Plenty of times you will hopefully find this issue during the data exploration phase. However if the model is already built, and you are at the end of the process, you won't go through a whole exploration phase again and if anything seeps in (e.g. when model gets productionalized), you'll just want to have an easy way to run these checks time and time again, ideally automated as part of an orchestration flow.

In [15]:
#DATA LEAKAGE PIPELINE

identify_method = IdentifyFeatureLeakPipeline(nr_groups=1, group_def=['unsupervised'])

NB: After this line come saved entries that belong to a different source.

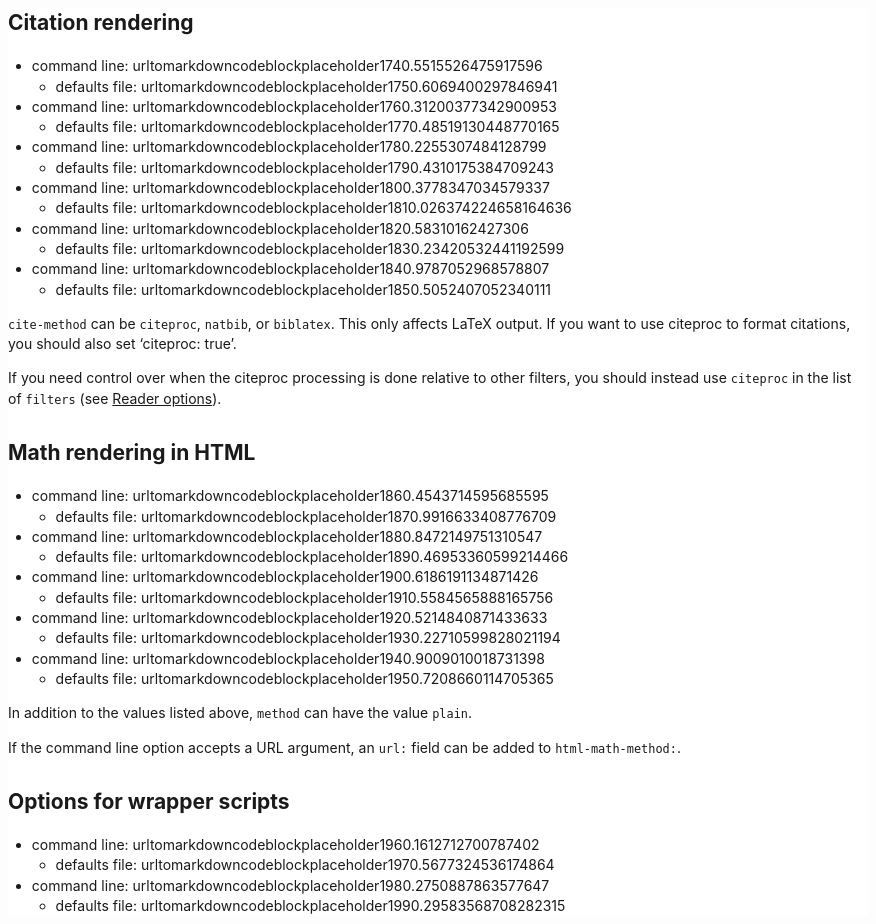 
Citation rendering
------------------



* command line: urltomarkdowncodeblockplaceholder1740.5515526475917596
  * defaults file: urltomarkdowncodeblockplaceholder1750.6069400297846941
* command line: urltomarkdowncodeblockplaceholder1760.31200377342900953
  * defaults file: urltomarkdowncodeblockplaceholder1770.48519130448770165
* command line: urltomarkdowncodeblockplaceholder1780.2255307484128799
  * defaults file: urltomarkdowncodeblockplaceholder1790.4310175384709243
* command line: urltomarkdowncodeblockplaceholder1800.3778347034579337
  * defaults file: urltomarkdowncodeblockplaceholder1810.026374224658164636
* command line: urltomarkdowncodeblockplaceholder1820.58310162427306
  * defaults file: urltomarkdowncodeblockplaceholder1830.23420532441192599
* command line: urltomarkdowncodeblockplaceholder1840.9787052968578807
  * defaults file: urltomarkdowncodeblockplaceholder1850.5052407052340111


`cite-method` can be `citeproc`, `natbib`, or `biblatex`. This only affects LaTeX output. If you want to use citeproc to format citations, you should also set ‘citeproc: true’.

If you need control over when the citeproc processing is done relative to other filters, you should instead use `citeproc` in the list of `filters` (see [Reader options](#reader-options-1)).

Math rendering in HTML
----------------------



* command line: urltomarkdowncodeblockplaceholder1860.4543714595685595
  * defaults file: urltomarkdowncodeblockplaceholder1870.9916633408776709
* command line: urltomarkdowncodeblockplaceholder1880.8472149751310547
  * defaults file: urltomarkdowncodeblockplaceholder1890.46953360599214466
* command line: urltomarkdowncodeblockplaceholder1900.6186191134871426
  * defaults file: urltomarkdowncodeblockplaceholder1910.5584565888165756
* command line: urltomarkdowncodeblockplaceholder1920.5214840871433633
  * defaults file: urltomarkdowncodeblockplaceholder1930.22710599828021194
* command line: urltomarkdowncodeblockplaceholder1940.9009010018731398
  * defaults file: urltomarkdowncodeblockplaceholder1950.7208660114705365


In addition to the values listed above, `method` can have the value `plain`.

If the command line option accepts a URL argument, an `url:` field can be added to `html-math-method:`.

Options for wrapper scripts
---------------------------



* command line: urltomarkdowncodeblockplaceholder1960.1612712700787402
  * defaults file: urltomarkdowncodeblockplaceholder1970.5677324536174864
* command line: urltomarkdowncodeblockplaceholder1980.2750887863577647
  * defaults file: urltomarkdowncodeblockplaceholder1990.29583568708282315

leakage_pipeline1 = DebiasPipeline(pipeline_initial, identify_pipeline=identify_method, metrics = metrics_initial)

leakage_pipeline1.run()

INFO:etiq_core.pipeline.DebiasPipeline0469:Starting pipeline
INFO:etiq_core.pipeline.DebiasPipeline0469:Start Phase IdentifyFeatureLeakPipeline0420
INFO:etiq_core.pipeline.IdentifyFeatureLeakPipeline0420:Starting pipeline
INFO:etiq_core.pipeline.IdentifyFeatureLeakPipeline0420:Completed pipeline
INFO:etiq_core.pipeline.DebiasPipeline0469:Completed Phase IdentifyFeatureLeakPipeline0420
INFO:etiq_core.pipeline.DebiasPipeline0469:Fitting model
INFO:etiq_core.pipeline.DebiasPipeline0469:Computed metrics for the initial dataset
ERROR:etiq_core.pipeline.DebiasPipeline0469:Execution failed.
ERROR:etiq_core.pipeline.DebiasPipeline0469:list indices must be integers or slices, not str
Traceback (most recent call last):
  File "/home/hjow/Development/projects/etiq-1.2.3-release/lib/python3.8/site-packages/etiq_core/pipeline.py", line 177, in run
  File "/home/hjow/Development/projects/etiq-1.2.3-release/lib/python3.8/site-packages/etiq_core/pipelines/steps.py", line 1624, in execute
TypeError: li

In [18]:
# check issues

leakage_pipeline1.get_issues_summary()

[(0, 'monthly_salary', 1.0, 'target_leakage_issue', 36176, 'no_issue')]

The pipeline surfaces the issue we initially put into the data. In this example of course we knew what the issue was to begin with, but in a real-life example if you had a feature leaked from the target you wouldn't know without checking.